▶ Exercise requirements
Would you retype each record exactly as given?

▶ Saved data entries
=== Begin Enclosure ===

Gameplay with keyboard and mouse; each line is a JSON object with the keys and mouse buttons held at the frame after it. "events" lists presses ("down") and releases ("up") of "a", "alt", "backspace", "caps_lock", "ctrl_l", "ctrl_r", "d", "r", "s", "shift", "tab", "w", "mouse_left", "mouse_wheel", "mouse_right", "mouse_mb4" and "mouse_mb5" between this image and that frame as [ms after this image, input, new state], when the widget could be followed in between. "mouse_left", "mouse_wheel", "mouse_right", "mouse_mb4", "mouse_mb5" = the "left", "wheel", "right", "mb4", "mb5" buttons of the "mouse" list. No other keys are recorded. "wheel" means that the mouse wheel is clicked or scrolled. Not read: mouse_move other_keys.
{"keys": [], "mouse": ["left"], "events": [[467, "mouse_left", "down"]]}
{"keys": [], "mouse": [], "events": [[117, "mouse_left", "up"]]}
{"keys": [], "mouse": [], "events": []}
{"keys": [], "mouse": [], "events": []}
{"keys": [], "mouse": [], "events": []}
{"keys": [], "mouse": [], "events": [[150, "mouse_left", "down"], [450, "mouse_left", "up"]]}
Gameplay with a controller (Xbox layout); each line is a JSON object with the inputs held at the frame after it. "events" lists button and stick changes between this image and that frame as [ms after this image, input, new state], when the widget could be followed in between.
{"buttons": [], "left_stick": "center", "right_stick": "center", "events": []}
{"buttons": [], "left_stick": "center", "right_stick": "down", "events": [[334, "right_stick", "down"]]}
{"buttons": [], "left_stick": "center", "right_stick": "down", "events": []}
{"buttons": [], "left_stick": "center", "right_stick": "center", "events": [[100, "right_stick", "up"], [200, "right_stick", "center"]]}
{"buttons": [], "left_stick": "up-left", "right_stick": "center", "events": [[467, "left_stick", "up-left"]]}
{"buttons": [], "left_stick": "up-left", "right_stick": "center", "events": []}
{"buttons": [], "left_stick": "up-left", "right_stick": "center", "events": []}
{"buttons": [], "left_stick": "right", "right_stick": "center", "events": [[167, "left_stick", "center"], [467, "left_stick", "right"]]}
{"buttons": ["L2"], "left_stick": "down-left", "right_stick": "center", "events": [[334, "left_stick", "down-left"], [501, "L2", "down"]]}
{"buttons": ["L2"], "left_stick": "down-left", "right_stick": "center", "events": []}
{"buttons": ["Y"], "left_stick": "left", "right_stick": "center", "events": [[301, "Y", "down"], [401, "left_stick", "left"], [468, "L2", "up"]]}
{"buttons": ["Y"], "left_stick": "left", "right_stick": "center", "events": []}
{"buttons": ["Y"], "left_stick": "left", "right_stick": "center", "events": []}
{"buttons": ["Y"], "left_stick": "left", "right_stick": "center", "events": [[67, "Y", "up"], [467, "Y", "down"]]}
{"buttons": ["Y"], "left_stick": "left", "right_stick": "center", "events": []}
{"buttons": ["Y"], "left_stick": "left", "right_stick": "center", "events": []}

=== End Enclosure ===

▶ Response area
Gameplay with keyboard and mouse; each line is a JSON object with the keys and mouse buttons held at the frame after it. "events" lists presses ("down") and releases ("up") of "a", "alt", "backspace", "caps_lock", "ctrl_l", "ctrl_r", "d", "r", "s", "shift", "tab", "w", "mouse_left", "mouse_wheel", "mouse_right", "mouse_mb4" and "mouse_mb5" between this image and that frame as [ms after this image, input, new state], when the widget could be followed in between. "mouse_left", "mouse_wheel", "mouse_right", "mouse_mb4", "mouse_mb5" = the "left", "wheel", "right", "mb4", "mb5" buttons of the "mouse" list. No other keys are recorded. "wheel" means that the mouse wheel is clicked or scrolled. Not read: mouse_move other_keys.
{"keys": [], "mouse": ["left"], "events": [[467, "mouse_left", "down"]]}
{"keys": [], "mouse": [], "events": [[117, "mouse_left", "up"]]}
{"keys": [], "mouse": [], "events": []}
{"keys": [], "mouse": [], "events": []}
{"keys": [], "mouse": [], "events": []}
{"keys": [], "mouse": [], "events": [[150, "mouse_left", "down"], [450, "mouse_left", "up"]]}
Gameplay with a controller (Xbox layout); each line is a JSON object with the inputs held at the frame after it. "events" lists button and stick changes between this image and that frame as [ms after this image, input, new state], when the widget could be followed in between.
{"buttons": [], "left_stick": "center", "right_stick": "center", "events": []}
{"buttons": [], "left_stick": "center", "right_stick": "down", "events": [[334, "right_stick", "down"]]}
{"buttons": [], "left_stick": "center", "right_stick": "down", "events": []}
{"buttons": [], "left_stick": "center", "right_stick": "center", "events": [[100, "right_stick", "up"], [200, "right_stick", "center"]]}
{"buttons": [], "left_stick": "up-left", "right_stick": "center", "events": [[467, "left_stick", "up-left"]]}
{"buttons": [], "left_stick": "up-left", "right_stick": "center", "events": []}
{"buttons": [], "left_stick": "up-left", "right_stick": "center", "events": []}
{"buttons": [], "left_stick": "right", "right_stick": "center", "events": [[167, "left_stick", "center"], [467, "left_stick", "right"]]}
{"buttons": ["L2"], "left_stick": "down-left", "right_stick": "center", "events": [[334, "left_stick", "down-left"], [501, "L2", "down"]]}
{"buttons": ["L2"], "left_stick": "down-left", "right_stick": "center", "events": []}
{"buttons": ["Y"], "left_stick": "left", "right_stick": "center", "events": [[301, "Y", "down"], [401, "left_stick", "left"], [468, "L2", "up"]]}
{"buttons": ["Y"], "left_stick": "left", "right_stick": "center", "events": []}
{"buttons": ["Y"], "left_stick": "left", "right_stick": "center", "events": []}
{"buttons": ["Y"], "left_stick": "left", "right_stick": "center", "events": [[67, "Y", "up"], [467, "Y", "down"]]}
{"buttons": ["Y"], "left_stick": "left", "right_stick": "center", "events": []}
{"buttons": ["Y"], "left_stick": "left", "right_stick": "center", "events": []}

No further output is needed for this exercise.